COURT OF APPEALS

DECISION

DATED AND FILED

 

March 22, 2011

 

A. John Voelker

Acting Clerk of Court of Appeals

 

 

 

NOTICE

 

 

This opinion is subject to further editing.  If published, the official version will appear in the bound volume of the Official Reports. 

 

A party may file with the Supreme Court a petition to review an adverse decision by the Court of Appeals.  See Wis. Stat. § 808.10 and Rule 809.62. 

 

 

 

 

Appeal No. 

2010AP1175

Cir. Ct. No.  2008CV990

STATE OF WISCONSIN   

IN COURT OF APPEALS

 

DISTRICT III

 

 

 

 

Debra K. Sands,

 

          Plaintiff-Respondent,

 

     v.

 

MH Private Equity Fund, LLC,

 

          Defendant-Appellant,

 

John R. Menard, Jr., Menard, Inc., Midwest Manufacturing,

Co., Wood Ecology, Inc., Countertops, Inc., Team Menard,

Inc., Menard Engine Group, Menard Competition

Technologies, Ltd., MC Technologies, Inc., Menard

Engineering, Ltd., UltraMotive, Ltd., Merchant Capital,

LLC, Haverstick Consulting, Inc., Kratos Defense &

Security Solutions, Inc. and Menard Thoroughbreds, Inc.,

 

          Defendants.   

 

 

 

           

APPEAL from an order of the circuit court for Eau Claire County:  PAUL J. LENZ, Judge.  Affirmed. 

            Before Hoover, P.J., Peterson and Brunner, JJ.

1        PER CURIAM.   MH Private Equity Fund, LLC (MH Equity) appeals an order granting Debra Sands’ motion to enforce a settlement agreement.  MH Equity contends the circuit court erred because MH Equity never entered into a binding settlement agreement with Sands.  We disagree and affirm.

BACKGROUND

            2        On November 3, 2008, Sands filed a complaint in Eau Claire County circuit court against her ex-fiancé, John Menard, Jr., and fifteen business entities he allegedly owned or controlled, including MH Equity.  Sands sought to recover a portion of the assets accumulated during her cohabitation with Menard, including a partial ownership interest in MH Equity. 

3        MH Equity is an Indiana-based private investment fund.  It is managed by MH Equity Managing Member, LLC (Managing Member), which also holds a twenty-percent ownership interest.  On January 30, 2009, Managing Member filed a complaint against Sands in Indiana superior court, alleging Sands breached a fiduciary duty to Managing Member by serving as its attorney in Indiana when she did not hold an Indiana law license.  See MH Equity Managing Member, LLC v. Sands, 938 N.E.2d 750, 753 (Ind. Ct. App. 2010).  Managing Member sought disgorgement of $170,000 in attorney fees it allegedly paid Sands.  See id.

- Jobs:
**A.** Rewrite the court opinion from "Engineering, Ltd., UltraMotive, Ltd., Merchant" to "Defendants.", replacing "Haverstick Consulting" with "Haverstick Advisory".
**B.** Answer these about the court opinion:
(i) On what date was the decision filed?
(ii) Who was the circuit court judge?
(iii) How much in attorney fees did Managing Member seek to have disgorged?
The listing that follows the court opinion is unrelated material.

- Source material:
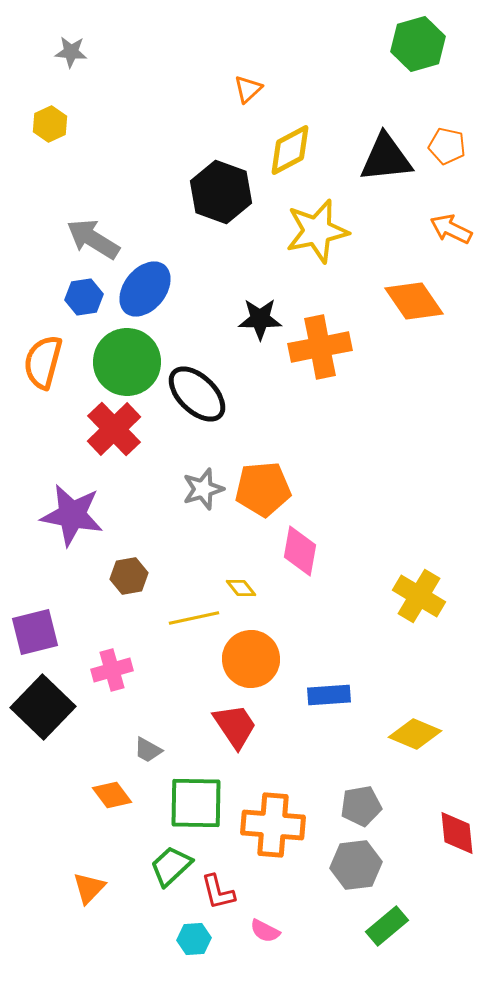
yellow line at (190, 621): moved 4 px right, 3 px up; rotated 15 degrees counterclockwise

- Answer set:
**A.**
Engineering, Ltd., UltraMotive, Ltd., Merchant Capital,

LLC, Haverstick Advisory, Inc., Kratos Defense &

Security Solutions, Inc. and Menard Thoroughbreds, Inc.,

 

          Defendants.

**B.**
(i) March 22, 2011
(ii) Paul J. Lenz
(iii) $170,000